Though this algorithm works (and was implemented in one of the early versions of aligner) it is neither fast nor space-efficient. Let's take a 45 minutes = 2700000 milliseconds < max_t subtitle file which has about n = 900 subtitles (these are realistic values). We build a table of max_t * n = 2430000000 entries. We can discard the ratings of the phase n-1 after phase n, but we always need to store the positions of the subtitle subN. Let's assume we need 4 bytes to store them: we then have a table of 2430000000 * 4 bytes = 9720000000 bytes = 9 GB of data in RAM!!! Even filling the table with zeros might take some noticeable time. But as it turns out we can compress that table in under 2 MB (most of the time; probably the best compression I've ever seen) with delta encoding. The empirical foundation is that the choices almost never change from one t to t+1 (about 10 to 1000 times for one phase). If we always take the

• "leave choice", the position will always be t+1 for every t+1 (rise by 1)

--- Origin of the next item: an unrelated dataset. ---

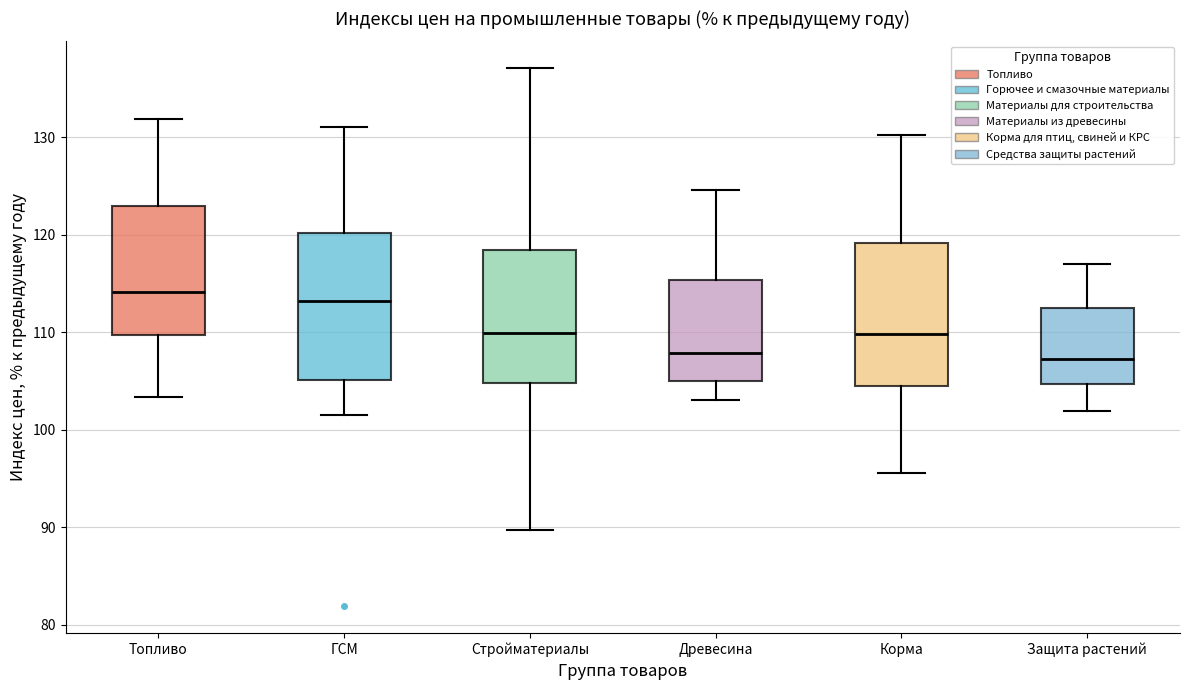

Where does the upper whisker of the box for Защита растений end on the y-axis? The values are not printed on the chart, so give them approximately, as read against the axis.

117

• "nosplit-reposition choice", the position will always be t+1-diffN (rise by 1)
• "reposition choice", the position won't change from t - 1 (constant)

So if we store values in a (start, delta, length) tuple, where the first uncompressed value is start + 0 * delta, the second is start + 1 * delta, the third is start + 2 * delta, ..., the last is start + length * delta, we can compress an entire phase into a few bytes. The same thing is applicable to the ratings. Without going into details: if we take the overlapping rating of a incorrect subtitle to a reference subtitle and "move" the incorrect subtitle from the far left to the far right we will have five segments of compressed values (first the rating will be zero, then rise linearly, then be constant, then fall linearly, then be zero again). The comparisons/choices can then be done for rating segments instead of single t. This yields a speedup of at least one order of magnitude.